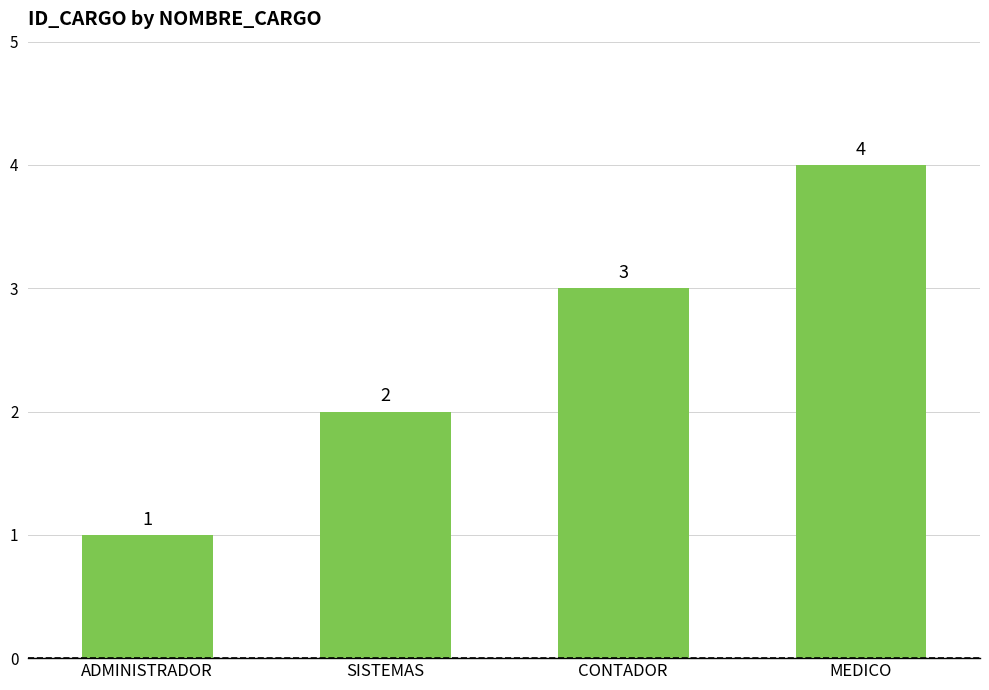

Reading left to right, what are all the values shown in this chart?

1	2	3	4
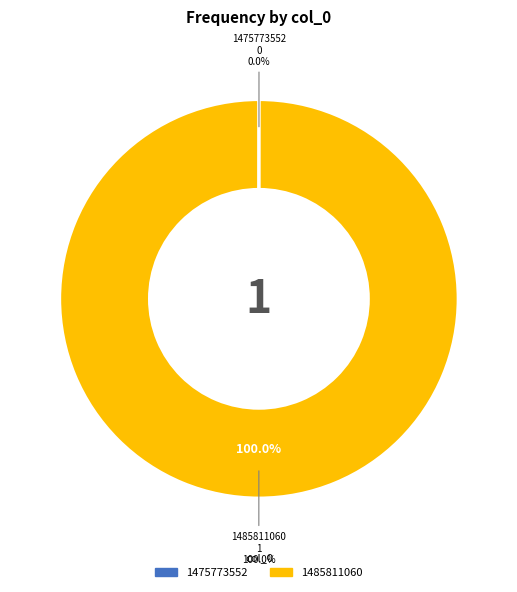

Is it true that 1485811060 is 100% of the pie?

True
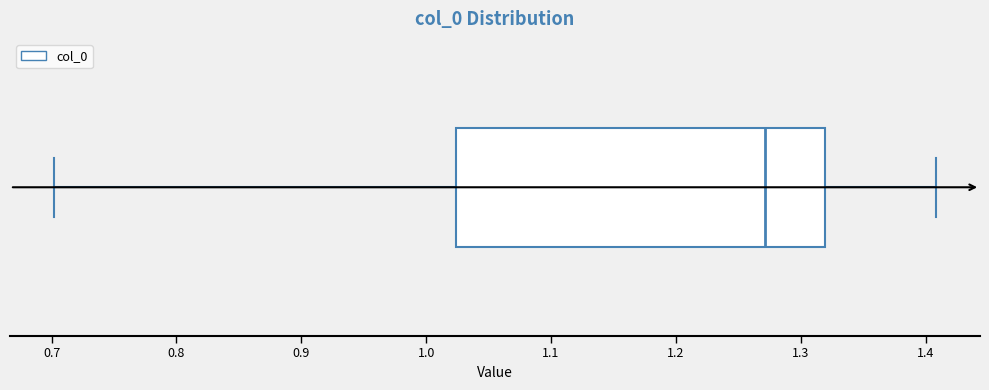

Read this box plot against the x-axis: the position of the median line, the range covered by the box, and the ends of both whiskers. The values are not printed on the chart, so give them approximately, as read against the axis.

median 1.27, box 1.02 to 1.32, whiskers 0.70 to 1.41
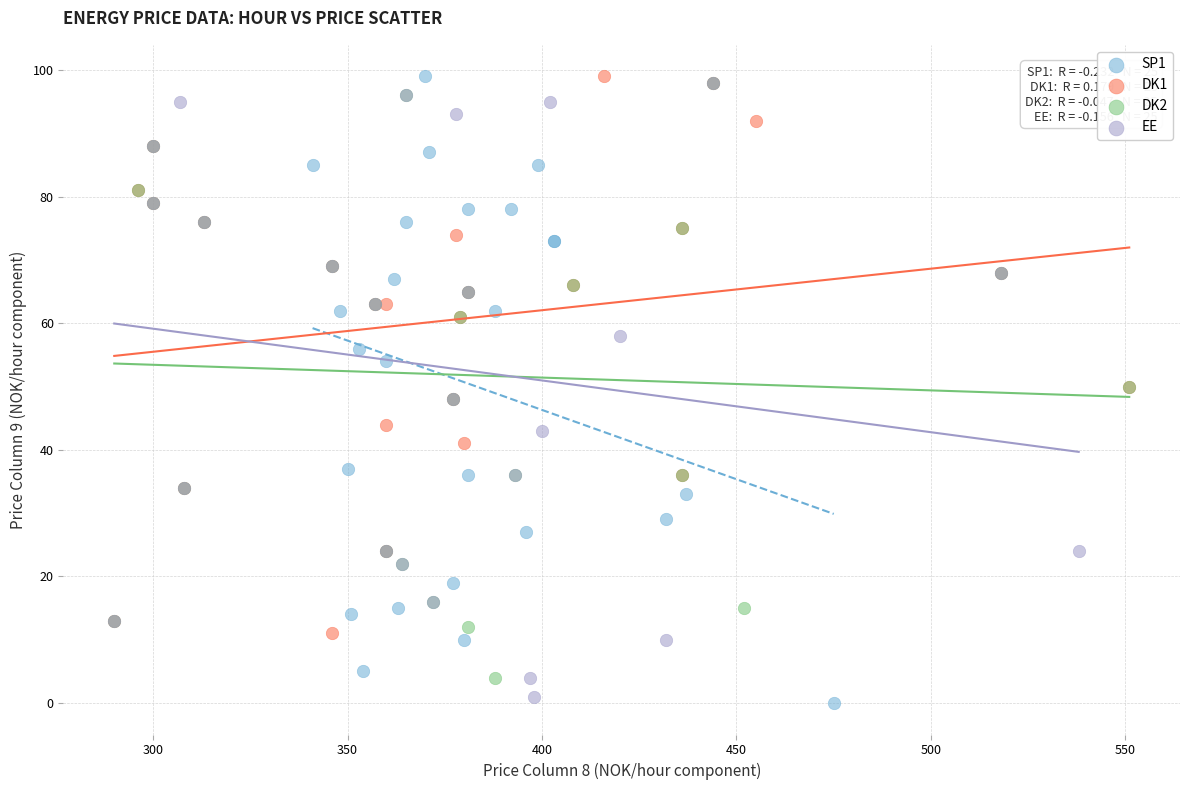

Which series has the largest Y range (max minus min)?

SP1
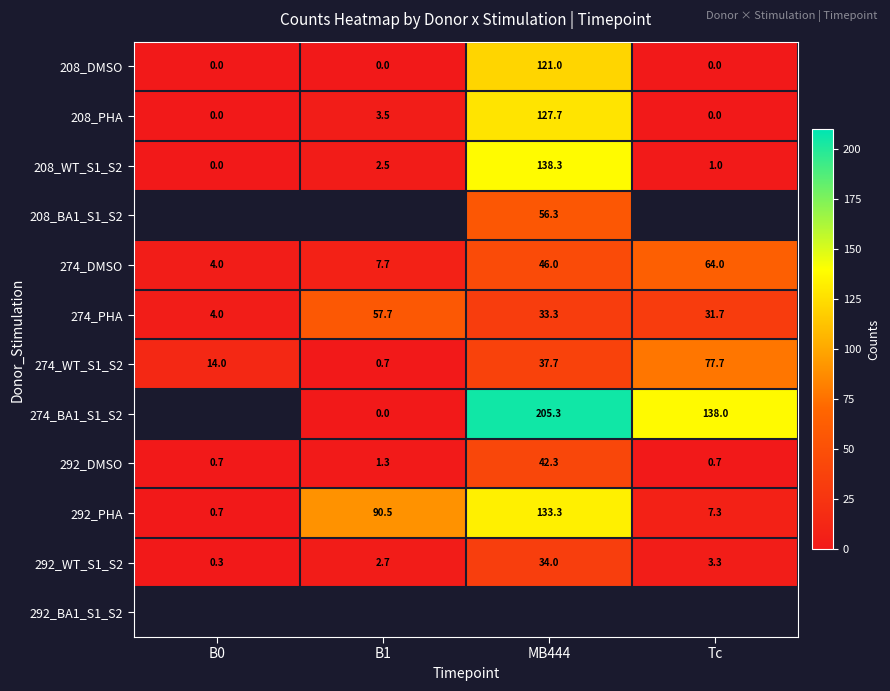

The value of 274_DMSO at B0 is 5.8. True or false?

False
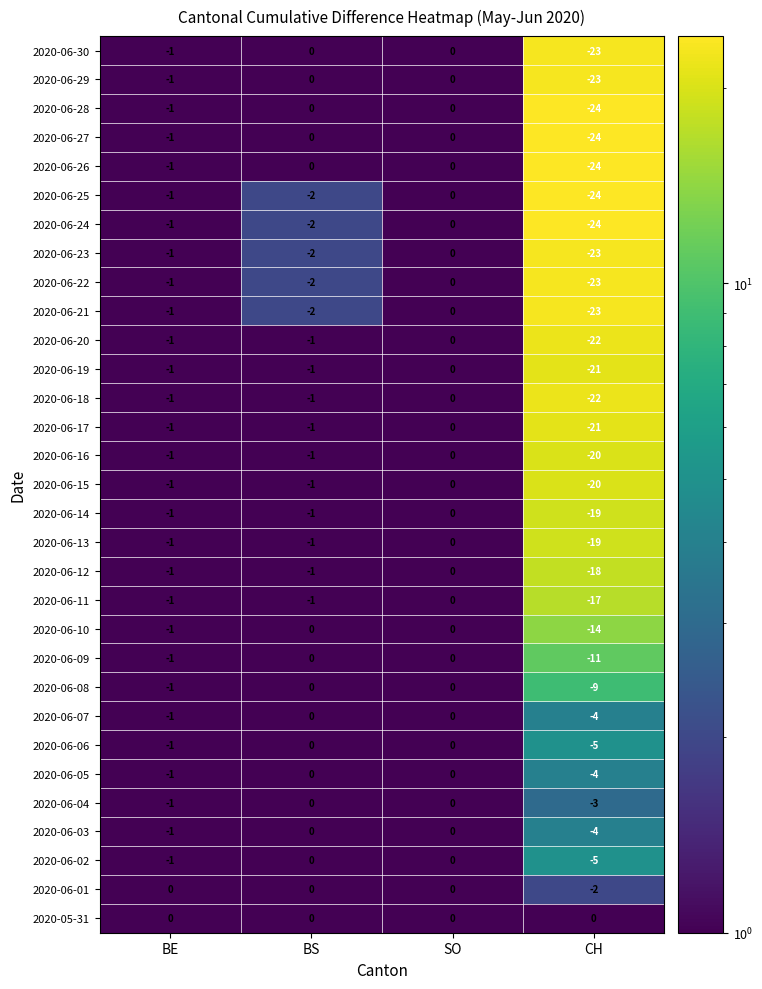

What is the sum of all 2020-06-24 values?

-27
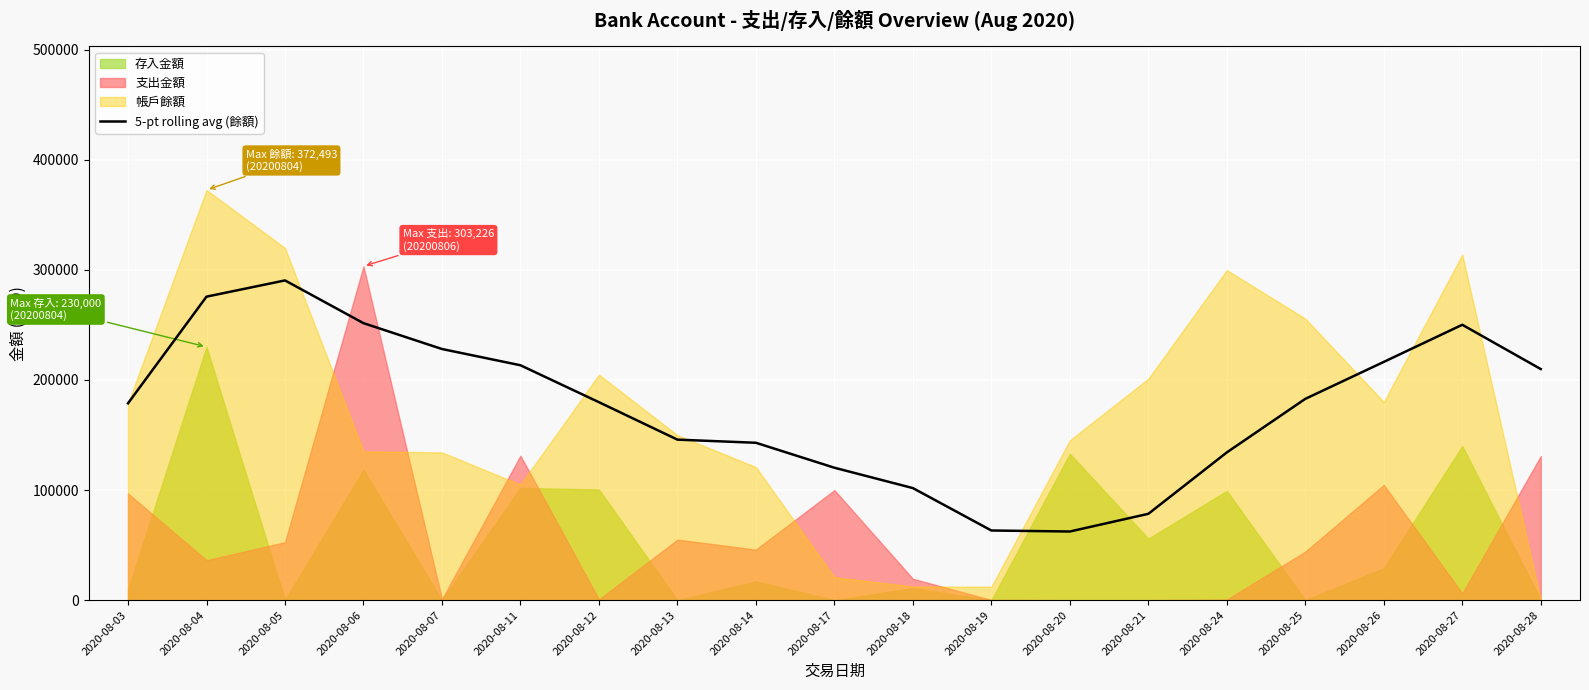

The value of 5-pt rolling avg (餘額) at 2020-08-12 is 179797.0. True or false?

True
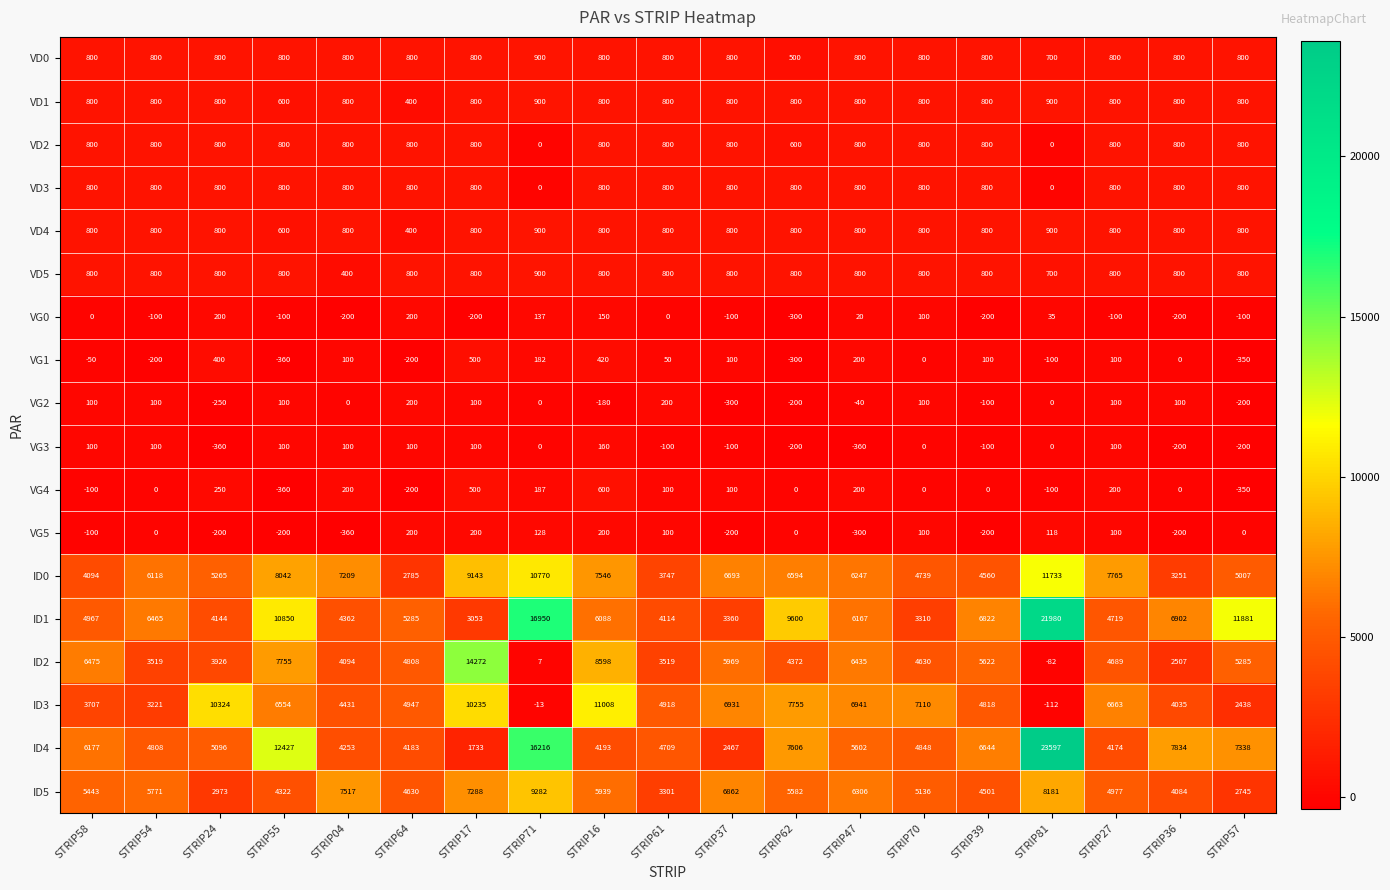

Rank the categories by ID0 value from lowest to highest.

STRIP64, STRIP36, STRIP61, STRIP58, STRIP39, STRIP70, STRIP57, STRIP24, STRIP54, STRIP47, STRIP62, STRIP37, STRIP04, STRIP16, STRIP27, STRIP55, STRIP17, STRIP71, STRIP81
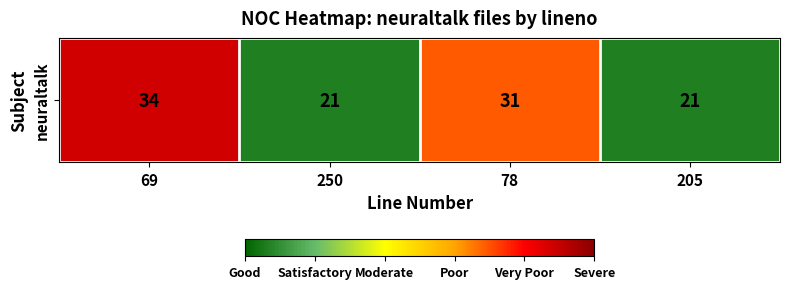

The value at 205 is 29. True or false?

False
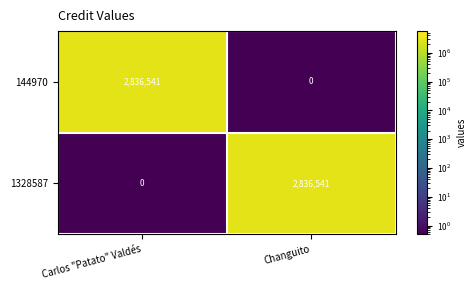

What is the smallest value displayed?

0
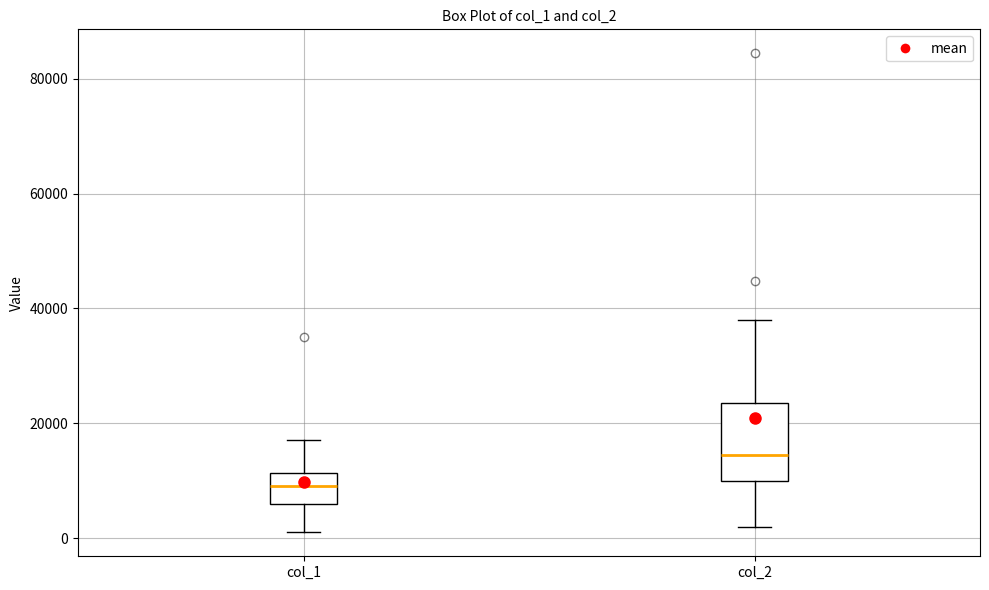

Which box has the highest median line?

col_2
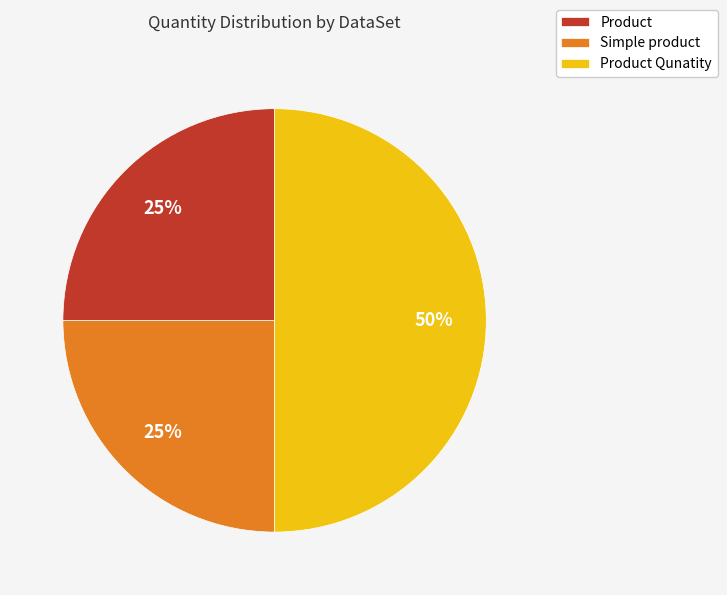

To the nearest percent, what is the average slice percentage?

33%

[Activity] Pull out the text of every item above word for word, leaving out the pictures.

[Solution below]
Reading left to right, what are all the values shown in this chart?

1	2	3	4

Is it true that 1485811060 is 100% of the pie?

True

Read this box plot against the x-axis: the position of the median line, the range covered by the box, and the ends of both whiskers. The values are not printed on the chart, so give them approximately, as read against the axis.

median 1.27, box 1.02 to 1.32, whiskers 0.70 to 1.41

Which series has the largest Y range (max minus min)?

SP1

The value of 274_DMSO at B0 is 5.8. True or false?

False

What is the sum of all 2020-06-24 values?

-27

The value of 5-pt rolling avg (餘額) at 2020-08-12 is 179797.0. True or false?

True

Rank the categories by ID0 value from lowest to highest.

STRIP64, STRIP36, STRIP61, STRIP58, STRIP39, STRIP70, STRIP57, STRIP24, STRIP54, STRIP47, STRIP62, STRIP37, STRIP04, STRIP16, STRIP27, STRIP55, STRIP17, STRIP71, STRIP81

The value at 205 is 29. True or false?

False

What is the smallest value displayed?

0

Which box has the highest median line?

col_2

To the nearest percent, what is the average slice percentage?

33%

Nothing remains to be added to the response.